Algorithm for finding all possible polygons:

• generate the convex hull . Note that any non intersecting polygon must traverse its convex hull in order.
• Start with any point on the convex hull Generate a list of paths from that point to each interior point, and to the next adjacent point on the convex hull
• recursively extend each path to each remaining interior point as well as to that first free point on the convex hull
• for each segment added to a path reject the path if it self intersects

I'm not going to post the code, but here are all 67 possible polygons for a random set of 8 points. As one can imagine the set of results blows up quickly with the number of points (eg. n=12 -> ~10000 polygons.. )

here are the polygons with min and max perimeters.
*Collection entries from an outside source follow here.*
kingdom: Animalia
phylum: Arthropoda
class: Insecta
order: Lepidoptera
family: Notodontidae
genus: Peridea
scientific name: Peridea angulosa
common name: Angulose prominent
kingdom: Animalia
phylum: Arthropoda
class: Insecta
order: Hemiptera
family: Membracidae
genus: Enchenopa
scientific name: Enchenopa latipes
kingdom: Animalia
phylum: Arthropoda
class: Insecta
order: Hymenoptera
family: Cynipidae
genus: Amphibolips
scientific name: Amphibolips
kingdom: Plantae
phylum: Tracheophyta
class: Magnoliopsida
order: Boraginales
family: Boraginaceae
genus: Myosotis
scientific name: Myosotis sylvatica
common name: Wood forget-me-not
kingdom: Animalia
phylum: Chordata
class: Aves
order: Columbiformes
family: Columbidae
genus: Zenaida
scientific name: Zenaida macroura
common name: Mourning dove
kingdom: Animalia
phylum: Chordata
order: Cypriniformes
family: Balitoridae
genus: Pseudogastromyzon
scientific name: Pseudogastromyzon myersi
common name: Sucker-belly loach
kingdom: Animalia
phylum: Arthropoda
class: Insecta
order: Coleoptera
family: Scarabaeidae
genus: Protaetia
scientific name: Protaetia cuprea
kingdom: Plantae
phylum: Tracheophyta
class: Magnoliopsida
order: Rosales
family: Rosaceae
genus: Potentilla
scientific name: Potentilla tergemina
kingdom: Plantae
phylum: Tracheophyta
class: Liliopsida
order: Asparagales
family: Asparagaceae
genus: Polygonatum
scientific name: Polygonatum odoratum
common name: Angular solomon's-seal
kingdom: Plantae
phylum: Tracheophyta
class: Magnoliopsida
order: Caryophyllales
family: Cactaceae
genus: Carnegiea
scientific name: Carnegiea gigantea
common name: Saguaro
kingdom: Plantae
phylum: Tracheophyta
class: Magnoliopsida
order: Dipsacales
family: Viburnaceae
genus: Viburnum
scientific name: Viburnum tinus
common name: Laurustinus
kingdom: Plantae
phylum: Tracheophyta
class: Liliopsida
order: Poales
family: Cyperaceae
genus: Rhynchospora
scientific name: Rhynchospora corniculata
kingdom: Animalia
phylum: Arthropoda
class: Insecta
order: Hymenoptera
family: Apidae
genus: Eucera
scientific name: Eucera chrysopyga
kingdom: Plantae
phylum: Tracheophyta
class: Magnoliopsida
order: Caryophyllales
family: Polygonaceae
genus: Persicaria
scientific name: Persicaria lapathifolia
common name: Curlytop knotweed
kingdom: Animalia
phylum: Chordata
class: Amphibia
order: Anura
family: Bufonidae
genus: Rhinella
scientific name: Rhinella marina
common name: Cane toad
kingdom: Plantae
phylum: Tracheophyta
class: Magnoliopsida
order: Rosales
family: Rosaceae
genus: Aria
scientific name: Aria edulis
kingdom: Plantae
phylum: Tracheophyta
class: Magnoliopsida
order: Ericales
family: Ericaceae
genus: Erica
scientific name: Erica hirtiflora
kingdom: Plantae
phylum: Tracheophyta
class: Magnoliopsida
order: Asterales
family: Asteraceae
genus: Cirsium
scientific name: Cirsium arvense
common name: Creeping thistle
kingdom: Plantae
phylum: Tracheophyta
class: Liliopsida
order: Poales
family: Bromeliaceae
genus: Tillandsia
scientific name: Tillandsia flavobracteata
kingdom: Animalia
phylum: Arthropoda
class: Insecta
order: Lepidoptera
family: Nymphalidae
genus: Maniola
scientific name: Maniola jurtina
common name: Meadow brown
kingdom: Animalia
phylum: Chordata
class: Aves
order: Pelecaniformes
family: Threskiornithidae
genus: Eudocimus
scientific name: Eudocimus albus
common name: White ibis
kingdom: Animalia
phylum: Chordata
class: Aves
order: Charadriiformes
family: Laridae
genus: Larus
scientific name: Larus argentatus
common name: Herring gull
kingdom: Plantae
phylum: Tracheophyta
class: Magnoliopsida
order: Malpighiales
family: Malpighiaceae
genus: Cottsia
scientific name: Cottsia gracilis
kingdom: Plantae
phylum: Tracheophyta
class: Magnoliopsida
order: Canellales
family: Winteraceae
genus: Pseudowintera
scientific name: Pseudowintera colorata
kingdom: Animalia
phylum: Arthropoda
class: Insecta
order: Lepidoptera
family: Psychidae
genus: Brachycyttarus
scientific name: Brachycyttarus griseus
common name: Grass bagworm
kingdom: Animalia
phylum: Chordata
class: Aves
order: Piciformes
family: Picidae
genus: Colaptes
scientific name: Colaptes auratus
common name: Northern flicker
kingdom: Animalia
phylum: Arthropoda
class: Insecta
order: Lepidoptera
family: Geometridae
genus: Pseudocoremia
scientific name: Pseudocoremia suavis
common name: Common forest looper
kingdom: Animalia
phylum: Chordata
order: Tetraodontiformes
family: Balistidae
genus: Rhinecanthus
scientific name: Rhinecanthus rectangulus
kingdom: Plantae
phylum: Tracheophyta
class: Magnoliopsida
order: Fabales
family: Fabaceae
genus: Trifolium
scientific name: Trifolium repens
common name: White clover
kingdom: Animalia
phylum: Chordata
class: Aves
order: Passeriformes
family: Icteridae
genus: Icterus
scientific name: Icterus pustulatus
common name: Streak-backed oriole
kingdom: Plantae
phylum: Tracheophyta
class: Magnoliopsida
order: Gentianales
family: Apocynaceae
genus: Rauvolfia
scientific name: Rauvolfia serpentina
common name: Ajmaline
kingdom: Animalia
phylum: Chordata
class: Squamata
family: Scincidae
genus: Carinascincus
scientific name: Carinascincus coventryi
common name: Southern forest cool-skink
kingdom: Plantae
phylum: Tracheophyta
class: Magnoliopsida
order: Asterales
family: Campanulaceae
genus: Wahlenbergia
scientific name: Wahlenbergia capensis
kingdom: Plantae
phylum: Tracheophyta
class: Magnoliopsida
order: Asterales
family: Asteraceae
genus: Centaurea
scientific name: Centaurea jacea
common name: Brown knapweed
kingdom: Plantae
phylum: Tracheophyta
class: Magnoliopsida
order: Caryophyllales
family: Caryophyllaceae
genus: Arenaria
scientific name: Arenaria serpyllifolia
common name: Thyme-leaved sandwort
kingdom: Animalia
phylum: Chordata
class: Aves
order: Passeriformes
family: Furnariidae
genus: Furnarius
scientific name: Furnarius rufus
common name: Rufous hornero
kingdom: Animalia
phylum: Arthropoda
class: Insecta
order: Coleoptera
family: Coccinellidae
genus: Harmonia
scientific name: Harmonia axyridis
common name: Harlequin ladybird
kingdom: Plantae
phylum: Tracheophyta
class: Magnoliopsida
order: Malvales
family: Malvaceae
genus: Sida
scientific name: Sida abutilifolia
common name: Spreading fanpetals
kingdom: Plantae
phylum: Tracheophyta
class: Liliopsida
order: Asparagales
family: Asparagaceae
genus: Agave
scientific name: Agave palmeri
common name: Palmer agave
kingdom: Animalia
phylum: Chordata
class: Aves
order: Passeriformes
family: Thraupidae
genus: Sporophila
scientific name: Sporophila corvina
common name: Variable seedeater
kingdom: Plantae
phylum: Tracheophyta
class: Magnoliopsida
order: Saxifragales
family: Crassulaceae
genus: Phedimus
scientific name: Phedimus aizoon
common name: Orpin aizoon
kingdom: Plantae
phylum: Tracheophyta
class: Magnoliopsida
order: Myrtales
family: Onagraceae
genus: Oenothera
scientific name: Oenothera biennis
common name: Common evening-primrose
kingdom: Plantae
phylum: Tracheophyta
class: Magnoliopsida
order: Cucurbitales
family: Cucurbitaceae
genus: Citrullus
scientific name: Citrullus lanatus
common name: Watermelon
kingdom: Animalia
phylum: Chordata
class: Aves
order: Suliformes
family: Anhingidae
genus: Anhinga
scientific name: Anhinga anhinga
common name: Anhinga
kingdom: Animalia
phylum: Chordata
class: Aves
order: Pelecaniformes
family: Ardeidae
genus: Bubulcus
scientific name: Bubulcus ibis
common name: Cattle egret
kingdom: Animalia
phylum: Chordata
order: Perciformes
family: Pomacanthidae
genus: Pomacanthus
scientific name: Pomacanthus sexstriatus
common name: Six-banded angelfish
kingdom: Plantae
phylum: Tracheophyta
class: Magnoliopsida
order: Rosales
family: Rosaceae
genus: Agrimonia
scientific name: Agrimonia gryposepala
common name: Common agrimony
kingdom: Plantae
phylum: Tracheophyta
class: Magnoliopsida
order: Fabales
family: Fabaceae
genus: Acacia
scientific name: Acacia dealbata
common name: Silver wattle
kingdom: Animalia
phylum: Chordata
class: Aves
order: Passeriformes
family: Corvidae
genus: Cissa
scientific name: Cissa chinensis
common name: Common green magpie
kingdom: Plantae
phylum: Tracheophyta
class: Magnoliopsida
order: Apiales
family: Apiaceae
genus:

1. convert points from lon,lat to Cartesian x,y or x,y,z

   • use spherical or ellipsoidal surface
   • if the size is small enough you can project (x,y,z) to local surface plane to avoid 3D computing
   • you can also use lon,lat as x,y but make sure there is no zero crossing (if is then offset that axis by some value until it isn't)

2. now there are many possible strategies

   • you did not provide any rule for the shape
   • so I assume 'minimal' perimeter/size/area and generic concave polygon
   • you can not go directly to edge lines before you know where is inside and where is outside
   • I would do this task like this: find polygon based on find holes in 2D point set

3. modification 1

   • as you already have all the edge points (at least that is my impression)
   • so you can make flag for each point from the above algorithm
   • that will tell you where is inside or outside of polygon
   • for example take 8 directions (N,NE,E,...) and encode which way is filled and which empty
   • then on each edge start in the middle of empty direction
   • and find 2 closest lines to it (in angular terms) that are not intersecting any previous line
   • and if more available use the smallest ones
   • 
   • gray means inside polygon
   • make list of all such possible lines (2 per point)
   • then search for connected loops
   • beware this modification is not 100% error prone (I do not think that is for concave polygon even possible)

4. modification 2

   • use complete polygon from bullet 2
   • and try to match its edge points to your input edge points
   • then use the edge lines as in original polygon but with your new points
   • if some points are skipped then find closest edge line to it and divide it by this point
   • this should be more safe and accurate then bullet 3.

simple approach

• if the above is too much for you then

  1. create list of all possible lines
  2. sort them by size ascending
  3. remove all 'long' lines that are intersecting any 'short' line
     • what is short or long depends on you
     • for example first third of lines can be the short ones and the last third the long ones
     • or make average size and what is < 0.6*avg_size or > 1.2*avg_size ...
     • or if you have N points then first 2N lines are short the rest is long (2 lines per point)
     • test all and select the best option for you ...
  4. try to find joined lines
     • find only lines that are connected once (no more then 2 lines per point)
     • remove them from list into the final solution list
     • after this you will have list of possible lines and list of found lines
  5. remove all lines from possible lines that intersect any line in found lines
     • this should remove any non relevant lines
  6. try to find connections again
     • take first possible line if found connection move it to the solution list
     • and go to bullet 5.
     • if none found continue with next line ...
     • stop if none line left or none connection found.